▶ _PROBLEM SET_
1/ List every analyst and research firm that the article on oilfield service earnings cites as a source.
2/ In the article on oilfield service earnings, on what date was the Evercore ISI report issued?
3/ Write the next few sentences of the article on oilfield service earnings, picking up after its last sentence.

Oilfield service companies are bracing for a weakened North American market for the remainder of the year as drilling activity fell through the second quarter. But an uptick in international and offshore projects helped much of the sector post strong second quarter financials.
The second quarter showed positive momentum across “across the different verticals within the OFS market,” despite a slowdown in U.S. activity, according to an Aug. 10 Evercore ISI report.
“The four major oilfield service companies are well-positioned to benefit from the multi-year global upcycle in E&P spending and the increasing demand for energy services and technology,” Evercore analyst James West wrote. “Strong earnings growth and margin expansion are being driven by international and offshore markets.”
Jefferies equity research analysts agreed.
“Large cap oilfield service companies posted their second quarter earnings with momentum in international activity expected to continue, while North American activity is expected to trend lower in the second half of 2024, as investors look for cycle bottom,” analyst Lloyd Byrne wrote in a July 28 report.

Data records:
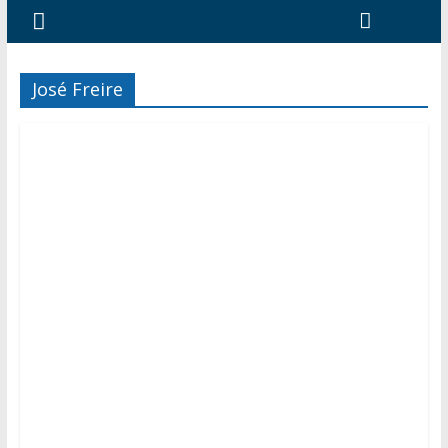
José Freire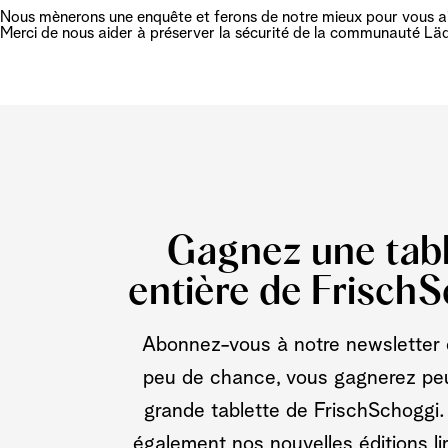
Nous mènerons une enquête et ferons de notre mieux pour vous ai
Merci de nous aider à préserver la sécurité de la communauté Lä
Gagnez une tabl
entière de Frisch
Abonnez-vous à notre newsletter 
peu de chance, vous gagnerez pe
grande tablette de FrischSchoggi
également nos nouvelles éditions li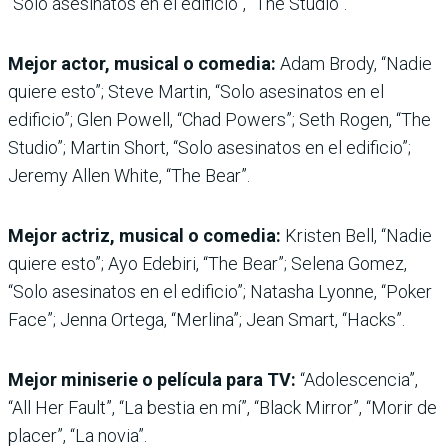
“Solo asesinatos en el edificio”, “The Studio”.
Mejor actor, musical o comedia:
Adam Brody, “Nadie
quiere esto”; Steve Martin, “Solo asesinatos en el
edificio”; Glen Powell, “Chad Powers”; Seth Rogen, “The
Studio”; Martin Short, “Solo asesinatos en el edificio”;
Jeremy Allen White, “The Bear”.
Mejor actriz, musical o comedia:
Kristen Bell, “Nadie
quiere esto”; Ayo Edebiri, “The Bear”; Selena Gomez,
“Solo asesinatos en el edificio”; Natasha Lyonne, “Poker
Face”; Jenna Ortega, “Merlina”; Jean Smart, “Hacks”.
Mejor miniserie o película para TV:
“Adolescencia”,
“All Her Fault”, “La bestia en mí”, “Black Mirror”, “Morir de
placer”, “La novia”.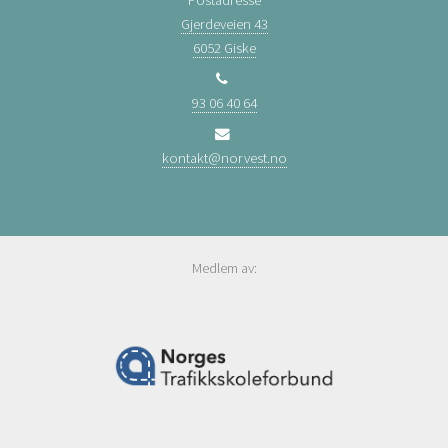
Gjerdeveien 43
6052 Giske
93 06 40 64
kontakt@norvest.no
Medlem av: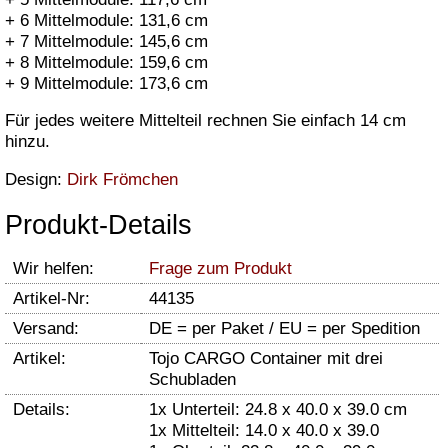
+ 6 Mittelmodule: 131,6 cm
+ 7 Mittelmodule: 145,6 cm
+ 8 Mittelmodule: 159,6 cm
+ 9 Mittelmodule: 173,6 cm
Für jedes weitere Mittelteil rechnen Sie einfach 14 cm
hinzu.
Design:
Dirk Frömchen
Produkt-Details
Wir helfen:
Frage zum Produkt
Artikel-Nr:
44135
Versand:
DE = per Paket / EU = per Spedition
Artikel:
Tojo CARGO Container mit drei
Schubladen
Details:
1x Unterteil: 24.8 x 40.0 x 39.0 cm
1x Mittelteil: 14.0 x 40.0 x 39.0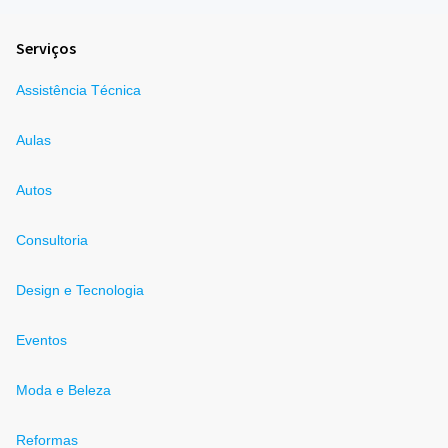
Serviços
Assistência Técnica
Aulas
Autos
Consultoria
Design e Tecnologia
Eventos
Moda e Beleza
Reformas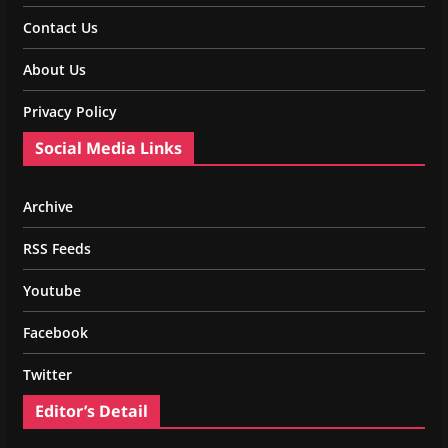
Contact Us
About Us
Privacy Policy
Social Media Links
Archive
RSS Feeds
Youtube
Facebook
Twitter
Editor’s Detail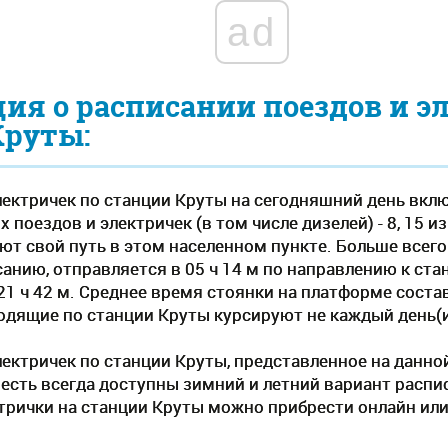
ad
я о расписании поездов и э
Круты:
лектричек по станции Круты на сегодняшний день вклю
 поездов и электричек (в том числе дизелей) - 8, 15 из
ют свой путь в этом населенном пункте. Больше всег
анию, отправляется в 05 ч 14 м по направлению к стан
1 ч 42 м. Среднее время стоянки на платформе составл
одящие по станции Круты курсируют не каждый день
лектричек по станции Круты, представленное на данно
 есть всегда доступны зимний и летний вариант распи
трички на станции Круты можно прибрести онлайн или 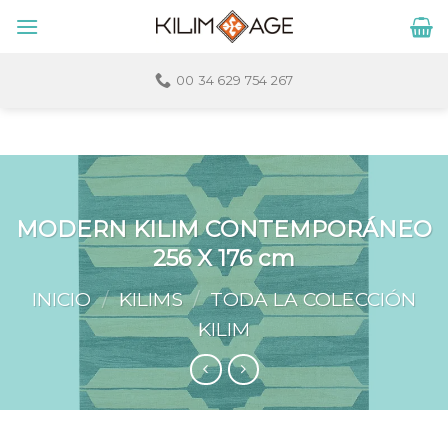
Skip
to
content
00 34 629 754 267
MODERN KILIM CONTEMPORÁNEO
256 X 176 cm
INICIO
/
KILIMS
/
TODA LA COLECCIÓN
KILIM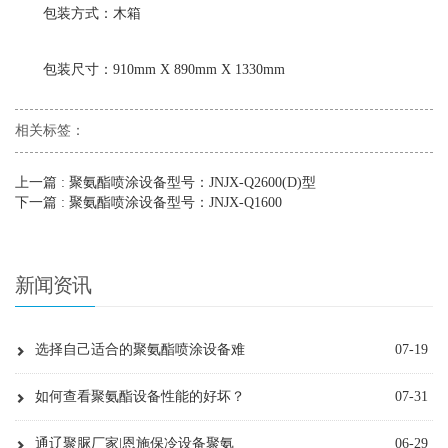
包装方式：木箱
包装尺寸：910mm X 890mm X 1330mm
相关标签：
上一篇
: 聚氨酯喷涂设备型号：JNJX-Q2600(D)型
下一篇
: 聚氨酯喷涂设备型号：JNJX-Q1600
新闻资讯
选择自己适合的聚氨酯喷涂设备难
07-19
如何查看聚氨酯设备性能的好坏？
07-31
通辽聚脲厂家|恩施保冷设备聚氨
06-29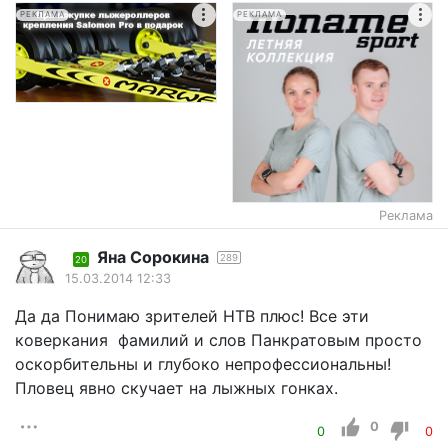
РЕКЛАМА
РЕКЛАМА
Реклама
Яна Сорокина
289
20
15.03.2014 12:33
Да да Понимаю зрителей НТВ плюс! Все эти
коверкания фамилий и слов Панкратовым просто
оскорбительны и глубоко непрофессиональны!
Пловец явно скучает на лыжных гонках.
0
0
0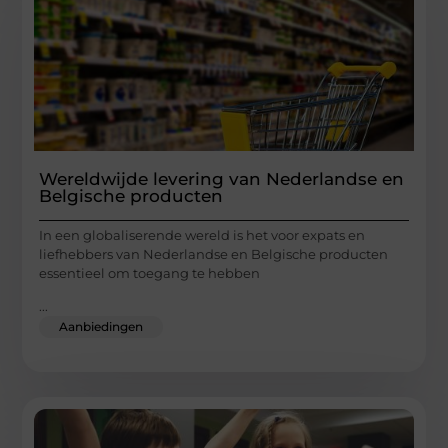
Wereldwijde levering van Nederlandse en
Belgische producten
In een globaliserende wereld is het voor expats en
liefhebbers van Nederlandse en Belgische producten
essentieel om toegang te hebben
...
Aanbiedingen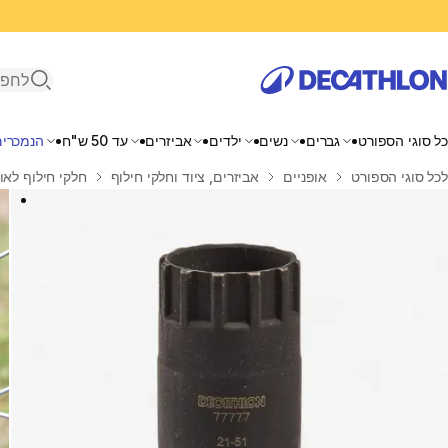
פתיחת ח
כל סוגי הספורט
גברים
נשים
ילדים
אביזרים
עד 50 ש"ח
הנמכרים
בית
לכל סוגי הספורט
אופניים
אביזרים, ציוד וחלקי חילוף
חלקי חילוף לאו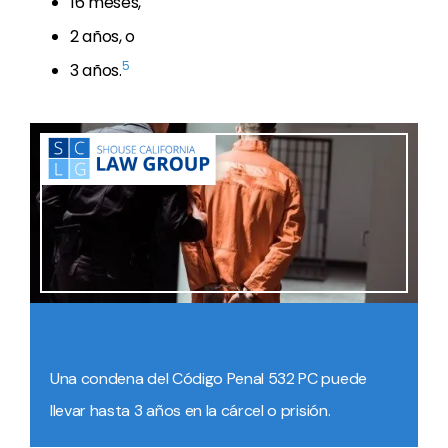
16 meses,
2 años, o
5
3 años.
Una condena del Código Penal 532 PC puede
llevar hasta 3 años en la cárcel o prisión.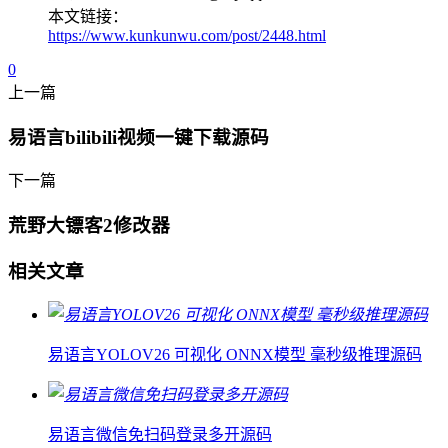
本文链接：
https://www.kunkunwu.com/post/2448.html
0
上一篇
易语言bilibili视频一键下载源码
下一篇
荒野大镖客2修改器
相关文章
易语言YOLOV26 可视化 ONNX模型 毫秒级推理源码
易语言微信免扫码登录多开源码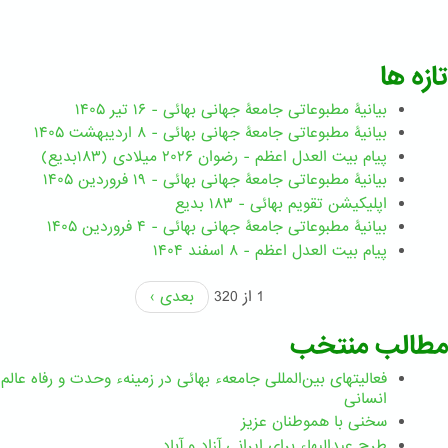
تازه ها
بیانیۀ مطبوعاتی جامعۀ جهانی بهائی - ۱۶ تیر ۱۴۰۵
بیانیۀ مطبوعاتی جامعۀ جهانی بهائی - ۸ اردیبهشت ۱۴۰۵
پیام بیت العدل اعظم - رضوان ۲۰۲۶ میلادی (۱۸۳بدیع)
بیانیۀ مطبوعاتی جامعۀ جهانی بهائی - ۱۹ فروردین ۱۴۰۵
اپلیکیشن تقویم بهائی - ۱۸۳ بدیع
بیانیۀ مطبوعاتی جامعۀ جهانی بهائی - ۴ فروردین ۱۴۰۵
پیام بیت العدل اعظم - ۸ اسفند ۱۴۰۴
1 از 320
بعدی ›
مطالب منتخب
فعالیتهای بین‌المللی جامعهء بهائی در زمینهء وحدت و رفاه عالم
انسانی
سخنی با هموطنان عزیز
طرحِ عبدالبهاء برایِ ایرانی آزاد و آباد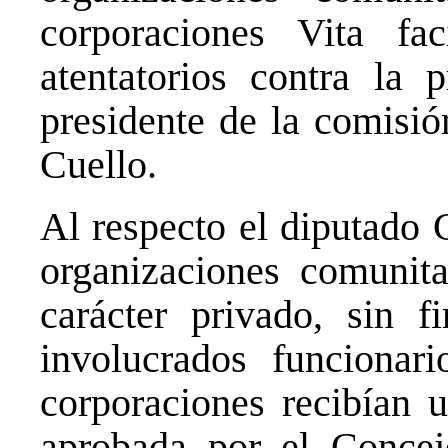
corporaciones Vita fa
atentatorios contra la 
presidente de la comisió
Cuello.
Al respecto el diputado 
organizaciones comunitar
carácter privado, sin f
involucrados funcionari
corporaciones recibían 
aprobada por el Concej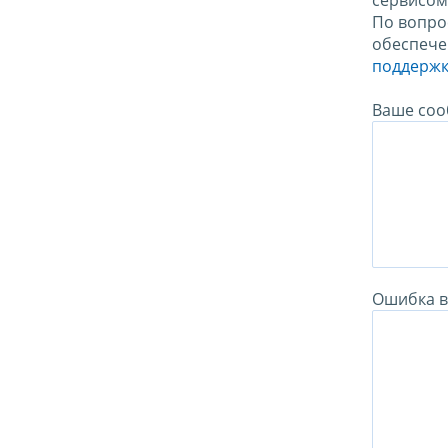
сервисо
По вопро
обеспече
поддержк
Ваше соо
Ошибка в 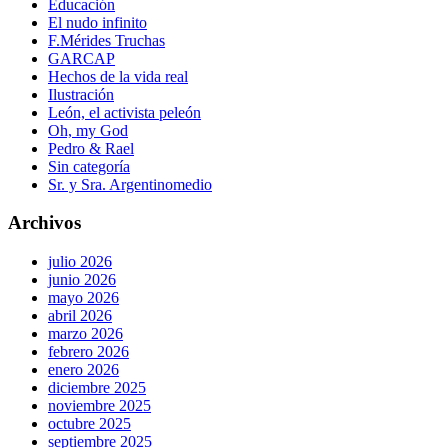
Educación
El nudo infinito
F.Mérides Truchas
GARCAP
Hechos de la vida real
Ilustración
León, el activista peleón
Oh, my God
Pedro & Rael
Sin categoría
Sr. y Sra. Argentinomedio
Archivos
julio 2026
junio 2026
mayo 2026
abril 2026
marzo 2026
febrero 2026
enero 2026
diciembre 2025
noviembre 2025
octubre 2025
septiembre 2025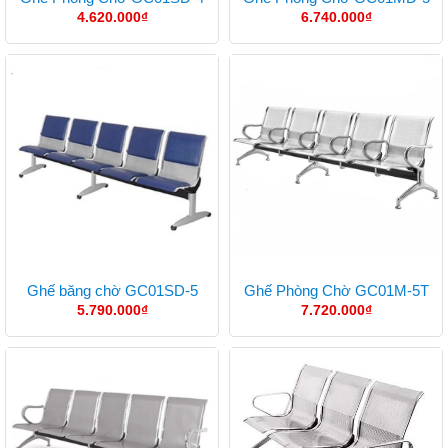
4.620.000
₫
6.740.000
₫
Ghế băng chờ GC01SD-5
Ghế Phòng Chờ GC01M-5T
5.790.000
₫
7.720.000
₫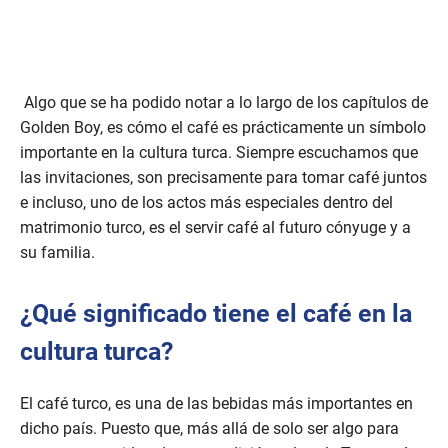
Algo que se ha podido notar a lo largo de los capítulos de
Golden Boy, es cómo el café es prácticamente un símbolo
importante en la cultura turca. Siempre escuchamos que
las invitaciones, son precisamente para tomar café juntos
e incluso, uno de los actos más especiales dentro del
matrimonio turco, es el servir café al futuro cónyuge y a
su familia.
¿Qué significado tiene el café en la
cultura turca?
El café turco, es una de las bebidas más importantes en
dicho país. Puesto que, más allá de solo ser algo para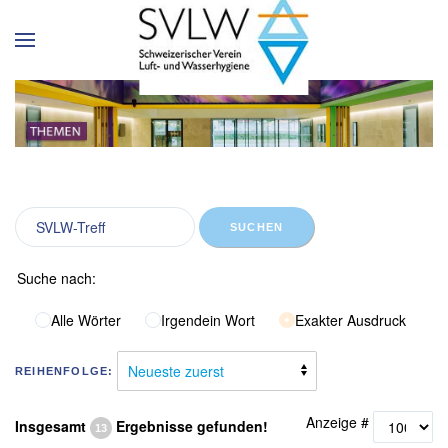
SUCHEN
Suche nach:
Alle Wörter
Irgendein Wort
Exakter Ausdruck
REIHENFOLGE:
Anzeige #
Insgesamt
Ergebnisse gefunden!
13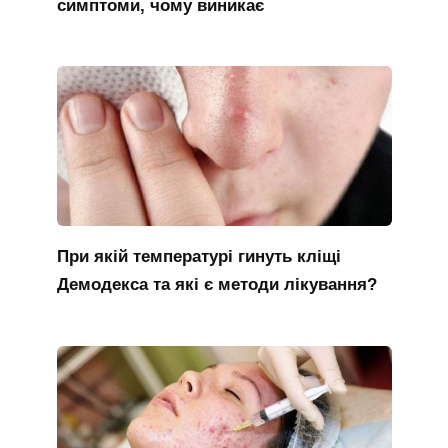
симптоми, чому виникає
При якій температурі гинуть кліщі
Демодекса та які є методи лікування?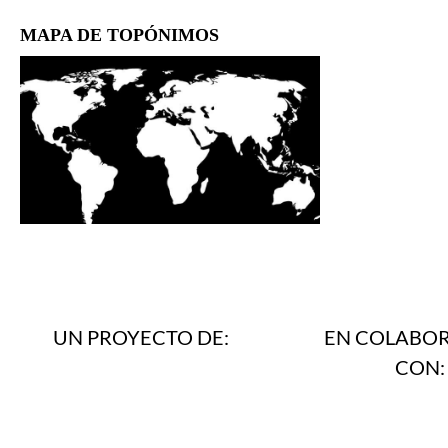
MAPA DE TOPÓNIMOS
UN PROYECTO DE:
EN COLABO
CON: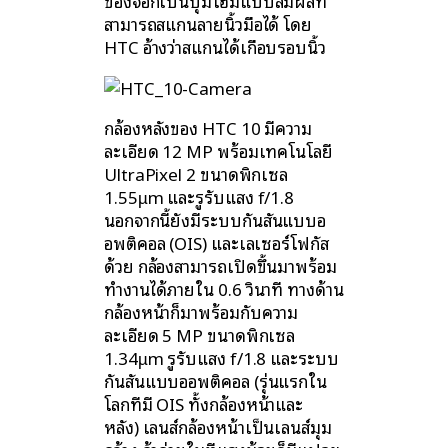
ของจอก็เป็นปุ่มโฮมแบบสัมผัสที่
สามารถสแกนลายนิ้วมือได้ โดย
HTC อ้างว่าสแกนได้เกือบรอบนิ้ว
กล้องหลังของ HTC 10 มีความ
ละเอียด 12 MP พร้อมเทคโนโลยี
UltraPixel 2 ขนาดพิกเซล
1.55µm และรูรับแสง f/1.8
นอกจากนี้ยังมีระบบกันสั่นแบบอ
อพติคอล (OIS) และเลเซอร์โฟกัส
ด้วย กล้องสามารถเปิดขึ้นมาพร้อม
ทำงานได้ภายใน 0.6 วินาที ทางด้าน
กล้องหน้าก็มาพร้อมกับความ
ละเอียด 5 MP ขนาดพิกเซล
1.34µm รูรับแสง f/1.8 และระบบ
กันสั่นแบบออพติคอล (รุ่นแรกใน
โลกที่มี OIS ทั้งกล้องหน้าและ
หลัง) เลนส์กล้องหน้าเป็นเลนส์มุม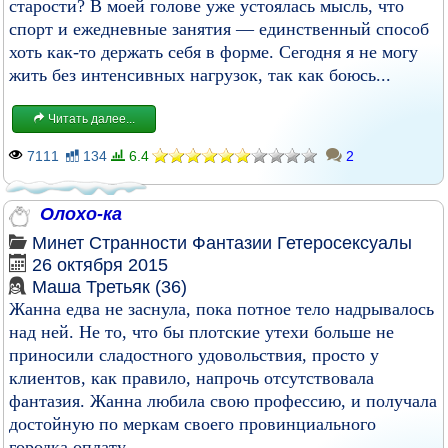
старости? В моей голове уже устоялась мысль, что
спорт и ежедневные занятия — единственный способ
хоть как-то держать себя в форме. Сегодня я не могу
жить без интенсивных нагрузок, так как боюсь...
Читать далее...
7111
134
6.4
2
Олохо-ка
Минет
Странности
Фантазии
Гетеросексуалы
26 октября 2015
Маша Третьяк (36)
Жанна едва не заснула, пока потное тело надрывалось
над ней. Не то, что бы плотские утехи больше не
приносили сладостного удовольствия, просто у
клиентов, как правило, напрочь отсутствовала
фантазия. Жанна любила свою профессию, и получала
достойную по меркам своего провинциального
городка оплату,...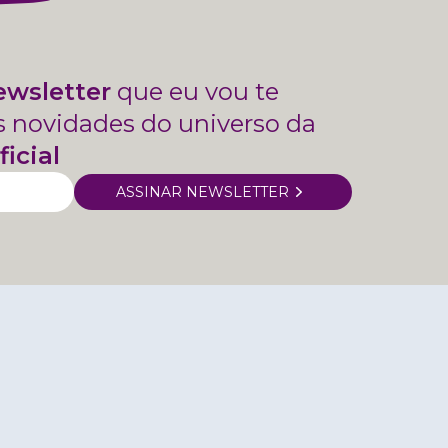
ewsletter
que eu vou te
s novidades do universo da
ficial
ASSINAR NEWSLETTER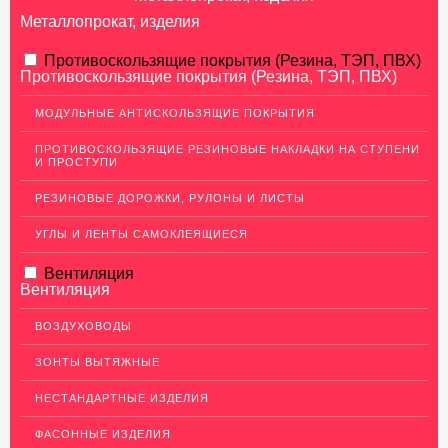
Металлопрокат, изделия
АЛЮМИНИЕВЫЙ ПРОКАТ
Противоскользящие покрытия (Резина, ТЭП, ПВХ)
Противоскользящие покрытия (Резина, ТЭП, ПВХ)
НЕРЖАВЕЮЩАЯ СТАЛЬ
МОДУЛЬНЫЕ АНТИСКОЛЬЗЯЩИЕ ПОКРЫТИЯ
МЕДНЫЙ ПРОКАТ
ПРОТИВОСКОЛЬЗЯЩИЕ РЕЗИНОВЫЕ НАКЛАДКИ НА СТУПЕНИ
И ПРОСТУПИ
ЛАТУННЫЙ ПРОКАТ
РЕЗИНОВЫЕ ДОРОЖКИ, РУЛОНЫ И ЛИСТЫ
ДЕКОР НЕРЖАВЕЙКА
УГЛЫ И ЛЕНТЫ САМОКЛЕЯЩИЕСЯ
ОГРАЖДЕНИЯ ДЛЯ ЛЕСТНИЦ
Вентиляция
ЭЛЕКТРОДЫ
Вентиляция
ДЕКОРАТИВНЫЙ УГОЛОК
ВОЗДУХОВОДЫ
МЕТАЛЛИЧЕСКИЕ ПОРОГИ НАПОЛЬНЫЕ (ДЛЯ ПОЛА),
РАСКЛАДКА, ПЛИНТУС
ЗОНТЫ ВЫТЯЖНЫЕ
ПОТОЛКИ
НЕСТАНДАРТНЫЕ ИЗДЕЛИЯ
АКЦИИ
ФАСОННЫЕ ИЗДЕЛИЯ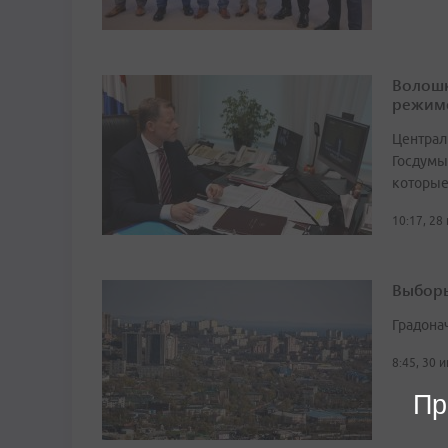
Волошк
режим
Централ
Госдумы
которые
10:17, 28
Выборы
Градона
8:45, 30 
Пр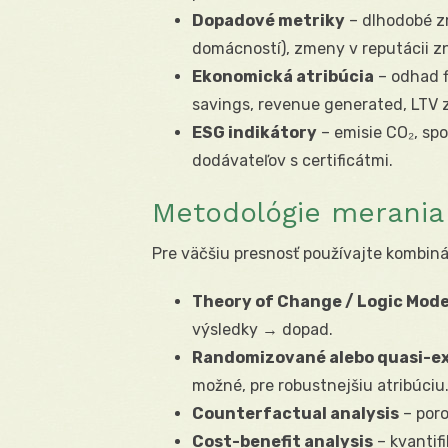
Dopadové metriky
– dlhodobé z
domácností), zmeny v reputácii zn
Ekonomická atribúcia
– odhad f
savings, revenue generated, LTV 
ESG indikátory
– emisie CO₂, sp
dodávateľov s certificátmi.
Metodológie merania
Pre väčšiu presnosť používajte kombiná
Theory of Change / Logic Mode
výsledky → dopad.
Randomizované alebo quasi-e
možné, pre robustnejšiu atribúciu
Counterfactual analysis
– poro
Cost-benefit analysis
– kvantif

▶ _RESULTS IN ORDER_
1/ Evercore ISI, James West, Jefferies, Lloyd Byrne

2/ Aug. 10

3/
Other analysts said that U.S. onshore rig operators may have seen the bottoming of activity in the quarter and many OFS firms are expecting a rebound in 2025.
‘Surfing the global upcycle’
In the second quarter, SLB benefitted from its strong international and offshore exposure, “with significant gains in digital technology adoption and a focus on leveraging its technology leadership,” West said in a report that referred to the sector as “Surfing the Global Upcycle.”
Jefferies added that SLB continued its margin expansion, “posting [a] second quarter earnings beat with the company reaffirming expectations of continued strong international outlook, while lowering growth expectations from North America.”
SLB EBITDA is projected to grow between 14% and 15% in 2024.
Baker Hughes landed $3.5 billion worth of non-LNG equipment contracts during the second quarter, but the company revised its global upstream spending outlook “slightly down” due to North American softness, President and CEO Lorenzo Simonelli said during the company’s July 26 earnings call.
Jefferies gave Baker Hughes a “buy” recommendation as “execution at Baker Hughes continues and the company’s stock reacted positively to strong second quarter results and positive revisions to 2024 guidance.” The company’s Industrial & Energy Technology segment continues to outperform with growth expected from LNG and non-LNG operations.
Halliburton Co. Chairman, President and CEO Jeff Miller said the company continues to see international markets boosting the company’s bottom line during the company’s July 19 earnings call.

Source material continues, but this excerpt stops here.